To pray for the dead is not just a spiritual work of mercy but sweet response of love.

Tomorrow we celebrate the Commemoration of the Faithful Departed, popularly known as All Souls’ Day, when Catholics convene to pray for our deceased loved ones and for all who have died.

We come together to pray for them because, except for a baptized baby who died in infancy or a canonized saint, we simply don’t know the state of our loved ones after death.

Jesus told us emphatically not to judge, and this means not only not to condemn to hell someone we thought was evil but also not to place in heaven someone we thought good, for only God sees the heart.

As so on All Souls Day and throughout the month of November, we pray for those who lived, to our eyes, a good and holy life, who cared for Christ in the hungry and poor, who died with the sacraments. We also pray for those who lived, by human impressions, a life far from God, his sacraments and commandments, and who may have died in objectively sinful circumstances. We pray for them all, entrusting them to God’s mercy, knowing that in the communion of saints, our prayers and good deeds can in fact help them.

On All Souls’ Day we pray for them in the most powerful way any human being can: at Mass, entering into Christ’s prayer from the Upper Room and the Cross that made salvation possible. While we explicitly pray for the dead in every Eucharistic Prayer, on All Souls Day and throughout November we’re called to pray this memento with special preparation, recollection and devotion.

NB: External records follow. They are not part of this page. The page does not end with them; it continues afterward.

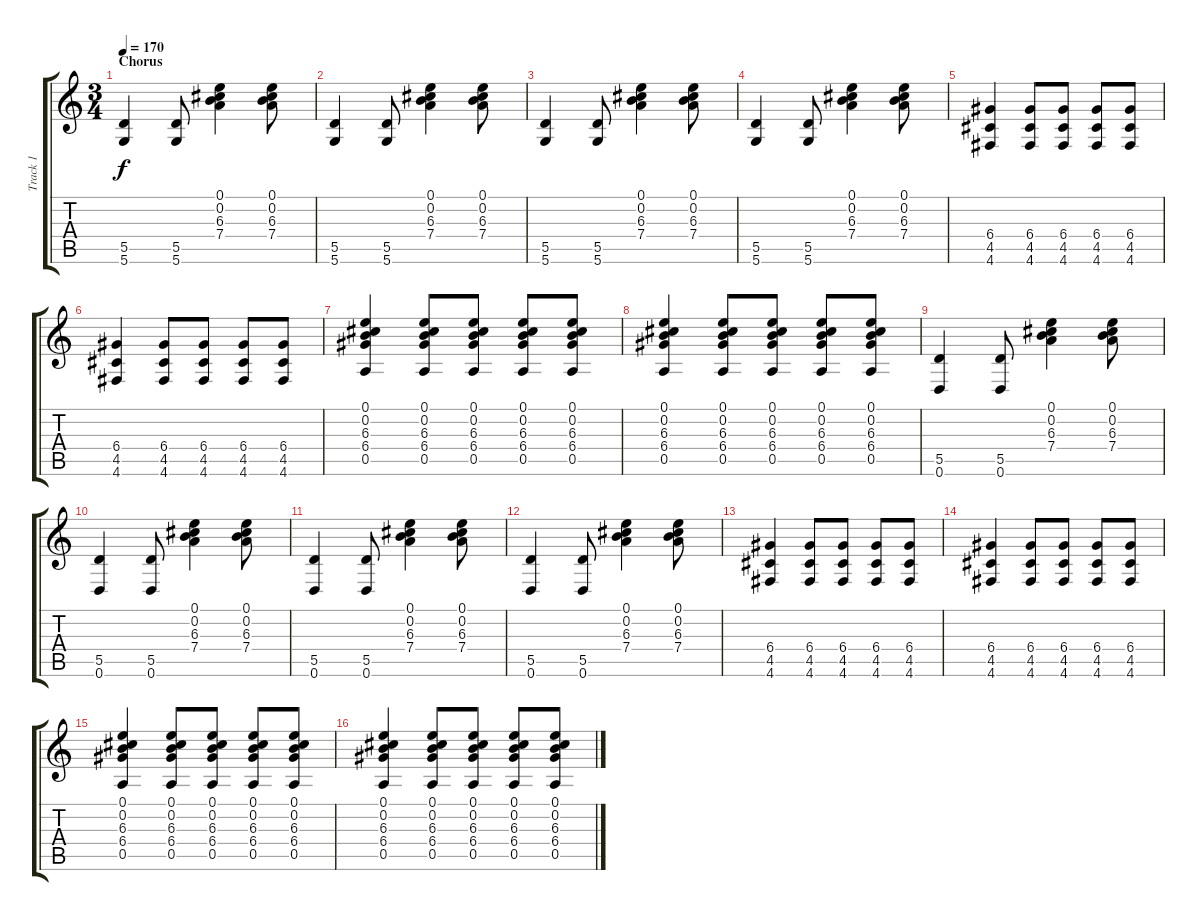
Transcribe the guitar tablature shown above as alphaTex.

\track ("Track 1" "Track 1") {instrument distortionguitar}
\staff {score tabs}
\tuning (E4 B3 G3 D3 A2 D2) {hide}
\ts (3 4)
\section ("" "Chorus")
\tempo 170
\clef g2
\ks c
(5.5 5.6).4{dy f} (5.5 5.6).8 (0.1 0.2 6.3 7.4).4 (0.1 0.2 6.3 7.4).8 |
(5.5 5.6).4 (5.5 5.6).8 (0.1 0.2 6.3 7.4).4 (0.1 0.2 6.3 7.4).8 |
(5.5 5.6).4 (5.5 5.6).8 (0.1 0.2 6.3 7.4).4 (0.1 0.2 6.3 7.4).8 |
(5.5 5.6).4 (5.5 5.6).8 (0.1 0.2 6.3 7.4).4 (0.1 0.2 6.3 7.4).8 |
(6.4 4.5 4.6).4 (6.4 4.5 4.6).8 (6.4 4.5 4.6).8 (6.4 4.5 4.6).8 (6.4 4.5 4.6).8 |
(6.4 4.5 4.6).4 (6.4 4.5 4.6).8 (6.4 4.5 4.6).8 (6.4 4.5 4.6).8 (6.4 4.5 4.6).8 |
(0.1 0.2 6.3 6.4 0.5).4 (0.1 0.2 6.3 6.4 0.5).8 (0.1 0.2 6.3 6.4 0.5).8 (0.1 0.2 6.3 6.4 0.5).8 (0.1 0.2 6.3 6.4 0.5).8 |
(0.1 0.2 6.3 6.4 0.5).4 (0.1 0.2 6.3 6.4 0.5).8 (0.1 0.2 6.3 6.4 0.5).8 (0.1 0.2 6.3 6.4 0.5).8 (0.1 0.2 6.3 6.4 0.5).8 |
(5.5 0.6).4 (5.5 0.6).8 (0.1 0.2 6.3 7.4).4 (0.1 0.2 6.3 7.4).8 |
(5.5 0.6).4 (5.5 0.6).8 (0.1 0.2 6.3 7.4).4 (0.1 0.2 6.3 7.4).8 |
(5.5 0.6).4 (5.5 0.6).8 (0.1 0.2 6.3 7.4).4 (0.1 0.2 6.3 7.4).8 |
(5.5 0.6).4 (5.5 0.6).8 (0.1 0.2 6.3 7.4).4 (0.1 0.2 6.3 7.4).8 |
(6.4 4.5 4.6).4 (6.4 4.5 4.6).8 (6.4 4.5 4.6).8 (6.4 4.5 4.6).8 (6.4 4.5 4.6).8 |
(6.4 4.5 4.6).4 (6.4 4.5 4.6).8 (6.4 4.5 4.6).8 (6.4 4.5 4.6).8 (6.4 4.5 4.6).8 |
(0.1 0.2 6.3 6.4 0.5).4 (0.1 0.2 6.3 6.4 0.5).8 (0.1 0.2 6.3 6.4 0.5).8 (0.1 0.2 6.3 6.4 0.5).8 (0.1 0.2 6.3 6.4 0.5).8 |
(0.1 0.2 6.3 6.4 0.5).4 (0.1 0.2 6.3 6.4 0.5).8 (0.1 0.2 6.3 6.4 0.5).8 (0.1 0.2 6.3 6.4 0.5).8 (0.1 0.2 6.3 6.4 0.5).8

I’m always moved by the devotion of some Catholics to this work of mercy and love of praying for deceased family members and friends, themselves and others. Many Catholics regularly have Masses said for deceased loved ones, and some Catholics routinely have Masses offered for forgotten souls in Purgatory. Last week I received word that a recently deceased parishioner left as the first item in his will money to have 200 Masses said for him and his deceased wife — a profoundly humble, Catholic and wise act.

But I’ve also seen what I think can only be called a growing spiritual negligence on the part of many other Catholics. Perhaps because they mistakenly presume — contrary to Christ’s words in the Gospel and the teaching of the Church — that everyone who dies automatically goes to a “better place,” they seem never to pray for loved ones. They sometimes don’t even have funerals for them, not to mention have month’s mind or other Masses offered. They’re nowhere to be found — either at Church or at a cemetery — on All Souls’ Day.

The way a Catholic lives the month of November often shows the vitality of the person’s faith and love.

Pope Benedict wrote in 2007, “The belief that love can reach into the afterlife, that reciprocal giving and receiving is possible, in which our affection for one another continues beyond the limits of death—this has been a fundamental conviction of Christianity throughout the ages and it remains a source of comfort today.”

All Souls’ Day is an occasion on which all Catholics are able to put into practice that “fundamental conviction” with a love that not even death can destroy.